TEXTAUSZUG:

* * * * *

Innovative Unternehmen der Branche arbeiten bereits daran, mehr wiederverwendete Baustoffe in Gebäude zu bringen. Im Rahmen des CEWI Projekts entwickelt ein Team aus Expert*innen das digitale Entwurfswerkzeug Simulator, das Planer*innen neue Möglichkeiten bietet, Sekundärbaustoffe zu nutzen. Nach dem Ansatz form follows resource availability können wiederverwendete Bauteile und Komponenten mit dem Tool so bereits im Entwurf integriert werden.

Im Gebäudebestand liegt der Schlüssel

Der wichtigste Lösungsweg, um Ressourcen und Emissionen zu sparen, ist jedoch, den Gebäudebestand zu erhalten. Nach Berechnungen des Umweltbundesamts sind deutschlandweit über 28 Milliarden Tonnen Baumaterialien in Gebäuden verbaut – ein gewaltiges Rohstofflager, das auch die eingesetzte graue Energie speichert.

* * * * *

AUFGELISTETE EINTRÄGE:
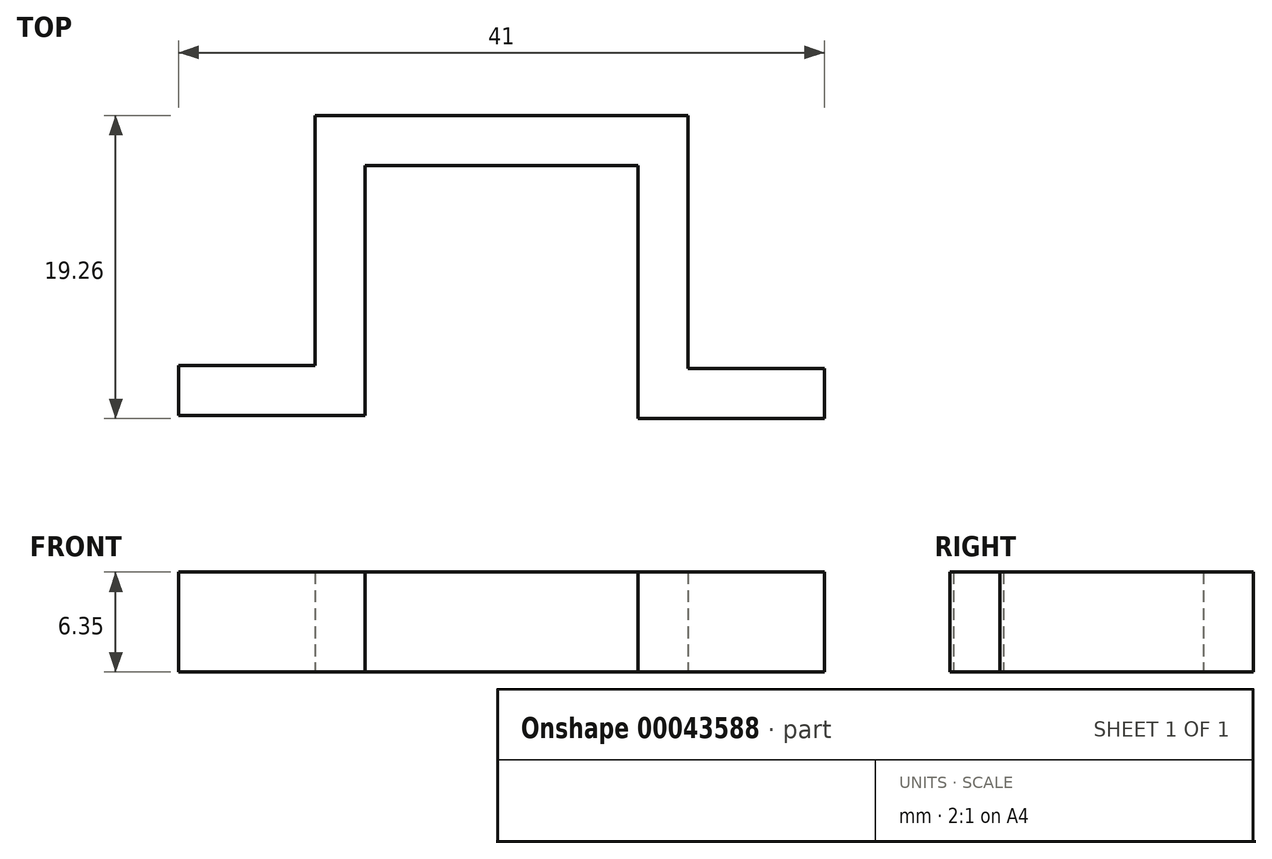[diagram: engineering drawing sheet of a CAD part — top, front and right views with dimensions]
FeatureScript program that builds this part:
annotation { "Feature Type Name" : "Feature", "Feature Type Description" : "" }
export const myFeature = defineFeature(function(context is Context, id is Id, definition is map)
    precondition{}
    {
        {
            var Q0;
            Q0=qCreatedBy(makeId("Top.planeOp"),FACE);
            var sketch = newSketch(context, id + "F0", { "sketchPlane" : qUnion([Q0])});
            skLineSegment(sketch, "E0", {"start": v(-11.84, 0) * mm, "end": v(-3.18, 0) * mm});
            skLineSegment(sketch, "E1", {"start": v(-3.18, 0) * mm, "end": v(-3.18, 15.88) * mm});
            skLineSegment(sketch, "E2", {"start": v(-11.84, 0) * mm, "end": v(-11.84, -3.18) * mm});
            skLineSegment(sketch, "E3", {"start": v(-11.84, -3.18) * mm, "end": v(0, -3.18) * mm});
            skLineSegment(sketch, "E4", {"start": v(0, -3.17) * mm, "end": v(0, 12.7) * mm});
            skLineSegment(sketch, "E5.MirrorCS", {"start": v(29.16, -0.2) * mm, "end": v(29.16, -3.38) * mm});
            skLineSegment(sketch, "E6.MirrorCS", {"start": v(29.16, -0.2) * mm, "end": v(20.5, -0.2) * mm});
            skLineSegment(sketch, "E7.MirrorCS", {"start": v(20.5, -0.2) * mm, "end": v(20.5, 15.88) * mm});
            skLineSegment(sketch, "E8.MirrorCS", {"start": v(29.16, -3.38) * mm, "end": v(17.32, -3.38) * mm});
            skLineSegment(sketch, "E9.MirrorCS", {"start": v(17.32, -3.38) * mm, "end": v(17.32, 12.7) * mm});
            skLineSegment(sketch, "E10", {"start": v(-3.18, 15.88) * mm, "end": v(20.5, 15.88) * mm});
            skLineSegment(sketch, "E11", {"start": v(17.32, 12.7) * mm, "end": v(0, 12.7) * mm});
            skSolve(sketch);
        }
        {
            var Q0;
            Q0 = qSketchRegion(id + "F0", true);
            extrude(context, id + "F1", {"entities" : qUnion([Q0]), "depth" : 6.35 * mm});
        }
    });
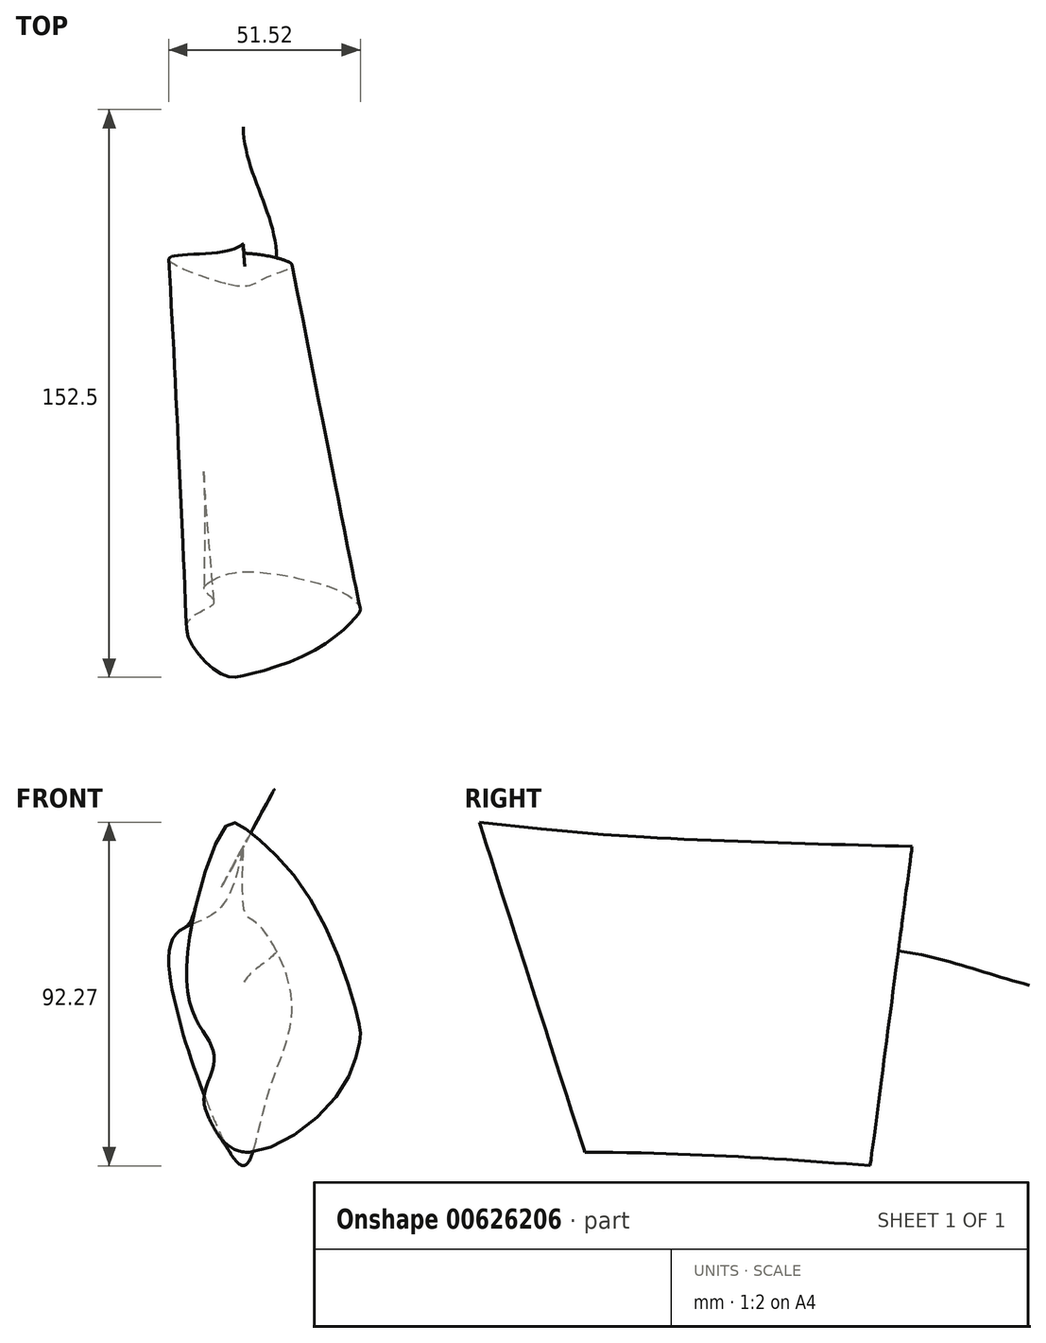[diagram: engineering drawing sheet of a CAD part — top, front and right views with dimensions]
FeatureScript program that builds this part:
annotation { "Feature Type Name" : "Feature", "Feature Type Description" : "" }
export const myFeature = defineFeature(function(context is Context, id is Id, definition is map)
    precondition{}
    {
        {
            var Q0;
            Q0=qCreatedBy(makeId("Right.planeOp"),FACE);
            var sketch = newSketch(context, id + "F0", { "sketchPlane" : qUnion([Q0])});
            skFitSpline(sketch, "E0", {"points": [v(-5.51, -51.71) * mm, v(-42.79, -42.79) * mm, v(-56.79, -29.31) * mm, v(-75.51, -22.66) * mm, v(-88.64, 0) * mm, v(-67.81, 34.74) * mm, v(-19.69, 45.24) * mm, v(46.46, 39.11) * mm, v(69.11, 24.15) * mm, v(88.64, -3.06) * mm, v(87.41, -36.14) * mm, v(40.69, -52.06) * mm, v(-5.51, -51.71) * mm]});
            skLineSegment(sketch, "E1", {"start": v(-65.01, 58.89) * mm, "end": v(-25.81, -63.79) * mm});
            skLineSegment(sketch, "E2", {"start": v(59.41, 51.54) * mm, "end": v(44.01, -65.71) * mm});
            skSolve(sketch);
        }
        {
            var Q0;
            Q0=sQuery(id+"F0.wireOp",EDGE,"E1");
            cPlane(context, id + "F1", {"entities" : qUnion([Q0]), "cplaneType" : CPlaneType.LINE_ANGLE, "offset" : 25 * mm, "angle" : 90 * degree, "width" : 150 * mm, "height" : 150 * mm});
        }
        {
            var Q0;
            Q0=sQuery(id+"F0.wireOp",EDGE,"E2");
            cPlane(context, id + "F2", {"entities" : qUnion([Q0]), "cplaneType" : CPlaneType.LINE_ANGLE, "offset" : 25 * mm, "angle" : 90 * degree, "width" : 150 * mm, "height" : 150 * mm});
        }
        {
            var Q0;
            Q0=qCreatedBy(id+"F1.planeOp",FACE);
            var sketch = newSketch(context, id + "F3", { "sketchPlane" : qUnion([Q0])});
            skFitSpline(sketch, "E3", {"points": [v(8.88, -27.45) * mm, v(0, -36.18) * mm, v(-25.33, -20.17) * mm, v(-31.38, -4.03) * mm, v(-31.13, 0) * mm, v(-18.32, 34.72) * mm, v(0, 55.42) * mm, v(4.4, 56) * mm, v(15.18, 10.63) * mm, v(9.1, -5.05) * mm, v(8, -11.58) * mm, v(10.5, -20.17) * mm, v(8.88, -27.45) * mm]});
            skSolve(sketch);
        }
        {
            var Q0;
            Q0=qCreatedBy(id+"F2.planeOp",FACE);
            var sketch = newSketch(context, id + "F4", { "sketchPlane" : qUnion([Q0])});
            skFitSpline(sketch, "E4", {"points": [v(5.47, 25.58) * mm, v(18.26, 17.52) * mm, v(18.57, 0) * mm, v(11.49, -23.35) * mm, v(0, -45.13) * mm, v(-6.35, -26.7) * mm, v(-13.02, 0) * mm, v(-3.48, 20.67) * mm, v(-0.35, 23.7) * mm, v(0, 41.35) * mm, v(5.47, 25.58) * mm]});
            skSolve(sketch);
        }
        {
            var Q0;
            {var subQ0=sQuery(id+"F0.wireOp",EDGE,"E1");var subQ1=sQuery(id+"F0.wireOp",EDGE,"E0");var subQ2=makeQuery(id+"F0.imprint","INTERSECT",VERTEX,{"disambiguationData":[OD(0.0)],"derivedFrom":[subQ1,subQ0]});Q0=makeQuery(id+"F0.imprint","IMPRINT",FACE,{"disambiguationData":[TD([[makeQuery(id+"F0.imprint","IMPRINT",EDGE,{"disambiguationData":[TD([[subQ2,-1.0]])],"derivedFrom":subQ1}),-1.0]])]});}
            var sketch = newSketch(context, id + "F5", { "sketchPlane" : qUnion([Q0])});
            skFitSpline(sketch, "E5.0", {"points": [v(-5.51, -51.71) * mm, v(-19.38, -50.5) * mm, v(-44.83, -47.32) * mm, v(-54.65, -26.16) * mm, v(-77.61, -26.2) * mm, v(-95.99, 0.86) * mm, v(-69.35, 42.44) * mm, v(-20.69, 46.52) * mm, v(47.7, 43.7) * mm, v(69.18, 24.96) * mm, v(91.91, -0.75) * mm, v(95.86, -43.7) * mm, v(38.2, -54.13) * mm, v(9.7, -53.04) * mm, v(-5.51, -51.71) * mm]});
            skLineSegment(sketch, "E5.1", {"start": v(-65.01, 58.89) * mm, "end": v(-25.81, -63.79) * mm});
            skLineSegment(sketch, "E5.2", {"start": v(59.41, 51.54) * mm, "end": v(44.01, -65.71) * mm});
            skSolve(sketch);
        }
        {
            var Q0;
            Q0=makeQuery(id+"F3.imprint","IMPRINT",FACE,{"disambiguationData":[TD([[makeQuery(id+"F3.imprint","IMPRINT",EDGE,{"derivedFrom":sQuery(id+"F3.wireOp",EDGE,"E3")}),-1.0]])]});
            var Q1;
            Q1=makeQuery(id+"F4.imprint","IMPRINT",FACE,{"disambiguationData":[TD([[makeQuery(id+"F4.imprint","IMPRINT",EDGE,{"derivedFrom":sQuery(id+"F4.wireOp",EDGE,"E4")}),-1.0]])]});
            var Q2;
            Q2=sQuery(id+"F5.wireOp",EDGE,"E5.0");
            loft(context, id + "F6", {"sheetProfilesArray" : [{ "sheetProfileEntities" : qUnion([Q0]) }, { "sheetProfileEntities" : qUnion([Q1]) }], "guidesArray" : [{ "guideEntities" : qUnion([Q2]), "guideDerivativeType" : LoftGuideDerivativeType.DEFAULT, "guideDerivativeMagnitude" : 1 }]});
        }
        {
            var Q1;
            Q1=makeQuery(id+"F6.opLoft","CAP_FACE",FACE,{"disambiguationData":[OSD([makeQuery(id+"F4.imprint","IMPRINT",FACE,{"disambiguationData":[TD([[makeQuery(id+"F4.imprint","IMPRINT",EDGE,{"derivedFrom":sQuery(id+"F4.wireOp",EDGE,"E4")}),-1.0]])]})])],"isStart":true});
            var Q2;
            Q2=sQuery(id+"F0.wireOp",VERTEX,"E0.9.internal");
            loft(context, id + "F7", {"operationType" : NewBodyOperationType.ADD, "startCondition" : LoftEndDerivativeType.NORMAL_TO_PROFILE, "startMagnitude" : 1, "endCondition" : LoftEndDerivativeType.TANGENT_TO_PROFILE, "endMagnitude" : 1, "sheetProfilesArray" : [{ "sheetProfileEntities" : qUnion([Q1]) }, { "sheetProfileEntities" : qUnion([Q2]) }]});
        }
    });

* * * * *

AUFGABEN:
1. Entnimm dem Textauszug über wiederverwendete Baustoffe wortgetreu den Abschnitt, der mit den Worten um "Der wichtigste Lösungsweg, um" beginnt und mit "graue Energie speichert." endet.
2. Setze den Text über wiederverwendete Baustoffe und den Gebäudebestand nach seinem letzten Satz fort.

ANTWORTEN IN REIHENFOLGE:
1.
Der wichtigste Lösungsweg, um Ressourcen und Emissionen zu sparen, ist jedoch, den Gebäudebestand zu erhalten. Nach Berechnungen des Umweltbundesamts sind deutschlandweit über 28 Milliarden Tonnen Baumaterialien in Gebäuden verbaut – ein gewaltiges Rohstofflager, das auch die eingesetzte graue Energie speichert.

2.
Gebäude zu erhalten, lässt sich unter anderem durch Umnutzung sichern. So haben sich zum Beispiel alte Industriegebäude in Berlin in einen großen Technologie- und Innovationspark verwandelt, in dem nun in Co-Working-Büros gearbeitet wird.

Zudem müssen ältere Gebäude weitergenutzt und dazu energetisch saniert werden. Zwei Drittel aller Wohngebäude in Deutschland wurden vor 1979, also vor der ersten Wärmeschutzverordnung, gebaut. Diese Gebäude verbrauchen im Schnitt fünf Mal mehr Energie als Gebäude, die ab der Jahrtausendwende errichtet wurden. Dennoch muss ihnen nicht der Abriss drohen. Mit modernen energetischen Sanierungen lassen sich sehr gute Effizienzstandards erzielen und Emissionen vermeiden.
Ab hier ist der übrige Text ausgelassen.